Detroit — You could make a case for Jordan Zimmermann. Losing him for much of 2016 has been tough on a rotation that figured him as its No. 2 horse.

You could point to the weeks Cameron Maybin missed with fractures and dinged fingers and assorted ills. The Tigers offense wasn’t the same without Maybin and his .327 batting average.

But the man whose absence has most bruised the Tigers this season is Nick Castellanos, the young third baseman whose bat was becoming such a weapon in manager Brad Ausmus’ lineup.

He has not played since Aug. 6 when Mets pitcher Logan Verrett caught him on the left hand with a fastball and broke the fifth metacarpal. In lay terms, it was Castellanos’ pinky finger.

Seven weeks the Tigers have been coping minus Castellanos’ bat.

To refresh memories, Castellanos on the day he departed was hitting .286, with 18 home runs, 23 doubles, and four triples. He had a plump .831 OPS.

His defense has not been missed as much, of course, but he was gaining there in his third full season. He turned 24 in March and was making terrific gains on all fronts. He had changed the game-busting potential of Ausmus’ lineup beyond the mid-order artillery offered by Miguel Cabrera, and the Martinezes, Victor and J.D.

This is what Tigers third basemen have contributed since Castellanos was shelved:

They are hitting just north of .250.

They have zero home runs.

They have 13 RBIs.

Close defeats

You could make a case Castellanos has been a loss heavy enough, long enough, to have potentially cost the Tigers a playoff spot.

Consider those numbers the team was left to crunch ahead of Monday’s game against the Indians at Comerica Park.

Four times since Castellanos hit the disabled list the Tigers had lost one-run games.

Thirteen times they had scored one run or been shut out.

There have since been innings galore when anyone who follows this Tigers team could feel the void.
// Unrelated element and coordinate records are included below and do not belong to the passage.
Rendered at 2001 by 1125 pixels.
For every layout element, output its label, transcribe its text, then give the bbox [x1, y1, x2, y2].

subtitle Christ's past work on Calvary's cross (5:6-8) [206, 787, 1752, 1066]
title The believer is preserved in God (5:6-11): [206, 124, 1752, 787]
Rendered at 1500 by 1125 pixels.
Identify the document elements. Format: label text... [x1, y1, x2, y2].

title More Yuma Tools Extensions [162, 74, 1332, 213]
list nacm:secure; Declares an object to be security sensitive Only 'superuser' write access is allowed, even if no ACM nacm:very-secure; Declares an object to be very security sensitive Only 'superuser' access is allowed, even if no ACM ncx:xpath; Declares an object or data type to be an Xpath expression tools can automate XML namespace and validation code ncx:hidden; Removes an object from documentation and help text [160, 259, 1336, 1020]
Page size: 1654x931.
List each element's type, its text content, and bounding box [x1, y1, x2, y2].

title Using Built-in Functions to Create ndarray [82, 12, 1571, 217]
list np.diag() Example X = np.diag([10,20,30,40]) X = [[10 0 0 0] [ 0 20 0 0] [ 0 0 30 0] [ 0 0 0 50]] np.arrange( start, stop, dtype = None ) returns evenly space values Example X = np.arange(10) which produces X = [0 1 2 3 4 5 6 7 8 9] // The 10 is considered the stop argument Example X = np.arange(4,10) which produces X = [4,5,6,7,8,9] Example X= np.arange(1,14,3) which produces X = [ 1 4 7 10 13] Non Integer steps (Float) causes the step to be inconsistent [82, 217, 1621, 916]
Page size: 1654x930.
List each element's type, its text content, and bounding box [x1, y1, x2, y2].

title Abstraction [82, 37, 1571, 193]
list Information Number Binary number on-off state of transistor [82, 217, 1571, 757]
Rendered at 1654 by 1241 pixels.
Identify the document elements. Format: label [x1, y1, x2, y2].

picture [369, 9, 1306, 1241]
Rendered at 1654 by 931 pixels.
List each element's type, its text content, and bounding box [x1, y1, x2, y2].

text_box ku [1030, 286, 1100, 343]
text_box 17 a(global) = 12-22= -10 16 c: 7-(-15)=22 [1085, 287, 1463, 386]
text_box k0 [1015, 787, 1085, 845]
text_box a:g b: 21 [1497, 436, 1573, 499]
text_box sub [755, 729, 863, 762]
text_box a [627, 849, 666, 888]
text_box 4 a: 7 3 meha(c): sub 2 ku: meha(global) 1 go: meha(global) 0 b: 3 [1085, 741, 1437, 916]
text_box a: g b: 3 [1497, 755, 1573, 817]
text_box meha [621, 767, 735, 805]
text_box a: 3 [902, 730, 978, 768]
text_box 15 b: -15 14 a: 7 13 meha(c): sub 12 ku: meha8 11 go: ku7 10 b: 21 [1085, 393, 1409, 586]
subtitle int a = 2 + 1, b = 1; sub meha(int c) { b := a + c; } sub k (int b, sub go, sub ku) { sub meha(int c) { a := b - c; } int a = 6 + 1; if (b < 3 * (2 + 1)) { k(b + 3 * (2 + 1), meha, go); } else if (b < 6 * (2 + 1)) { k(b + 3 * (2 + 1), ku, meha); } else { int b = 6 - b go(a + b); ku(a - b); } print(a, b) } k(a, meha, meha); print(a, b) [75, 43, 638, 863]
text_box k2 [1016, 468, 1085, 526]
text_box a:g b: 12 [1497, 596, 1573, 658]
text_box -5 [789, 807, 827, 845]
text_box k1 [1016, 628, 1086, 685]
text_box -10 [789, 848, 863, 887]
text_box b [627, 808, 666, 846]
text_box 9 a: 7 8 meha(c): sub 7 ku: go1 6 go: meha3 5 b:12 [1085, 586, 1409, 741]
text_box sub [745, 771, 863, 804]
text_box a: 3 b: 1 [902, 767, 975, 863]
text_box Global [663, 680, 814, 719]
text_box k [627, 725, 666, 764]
A couple of runners aboard. A tight game.

And instead of the guy at bat who can slam a double up the gap or knock a ball over the fence — any fence — the Tigers were praying Casey McGehee, Andrew Romine, or Erick Aybar might keep the coals hot.

It’s been a deep loss, maybe more critical than can be imagined, given a young player’s steady ascent and rising ability to break up a game.

Fateful pitch

The Tigers and Castellanos expect a reunion later this week. He has been getting at-bats during their Florida instructional league and could be ready at least in time for the regular-season series finale this weekend against the Braves at Atlanta.

But as the Tigers tuned for the Indians on Monday, and stared at a gap of 1 1/2 games between them and the Orioles with seven to play for one of the American League wild-card seats, it was impossible not to wonder how different these final days might have been had one pitch not done such damage to a single player and a lineup.

Zimmermann, Maybin, Victor Martinez, Jose Iglesias, James McCann — all have missed chunks of time in 2016.

But the player the Tigers have most missed, the sidelined regular who might have had the most impact on those 40 games he could well have missed by the time he’s back in Ausmus’ lineup, is a young right-handed hitter who had been one of a team’s steadiest, most dangerous hitters.

Until, that is, the fourth inning of a game Aug. 6 at Comerica Park. Fastball in. Third baseman out. With a team’s 2016 playoff potential very much in question.